The town will be installing dinghy racks and tie-up rails on public property in an effort to protect the eroded western shoreline of Great Pond and clean up an area on Green Pond.
Falmouth Harbormaster Gregg Fraser received approval from the Falmouth Conservation Commission Wednesday evening, October 7, for 16 racks that can hold 63 dinghies and six rail post systems on town-owned land. The harbormaster’s office can also require removal of the homemade tie-off structures—including PVC pipes, concrete and metal posts—being used by residents to secure their boats on shore. Work will begin soon; the plan is to have some racks and rails in place by late fall.
Once in place, they will be used on the shore off Harrington Street, north and south of the public boat launch, at the end of Priscilla Street, and at a small town parcel across from the boat landing on Green Pond where dinghies are tied to a fence all the way to Menauhant Road. Rail posts will be installed near the end of Oak and Randolph streets.
“Right now there are dinghies up and down Great Pond, and it’s an issue because that area is eroding. The boats are also being stored on the beach grass,” Mr.
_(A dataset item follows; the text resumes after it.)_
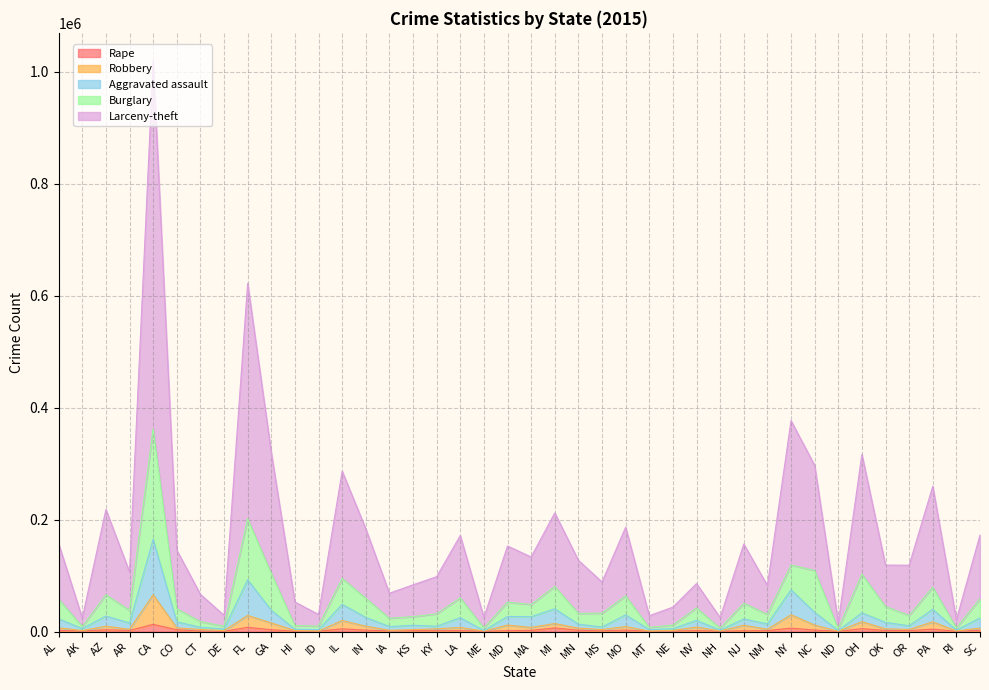

At which category does Burglary reach its first local peak?

AZ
Fraser said. “We’ve been working with the conservation commission on ways to help protect the resources in these areas.”
Waterfront storage for residents’ dinghies has long been a goal for Mr. Fraser. He looked to Mashpee and Barnstable, which have provided racks and rails at public landings, and wanted to bring that to boaters in Falmouth who need their dinghies to get out to their moorings.
“If you walk up and down Great Pond, you’ll see people have them secured every which way, tied to trees, posts in the ground, tied to cement blocks. The idea is to get rid of the boats off the shoreline, which is severely eroded,” he said.
AmeriCorps volunteers will help construct the racks; some should be in place in late fall. The rest will be ready for spring. There is no fee at the moment, but Mr. Fraser will propose a $25 charge for those who wish to reserve a spot on a rack.
The program is not mandatory, but that could change later if or when enough racks are built to accommodate all the dinghies.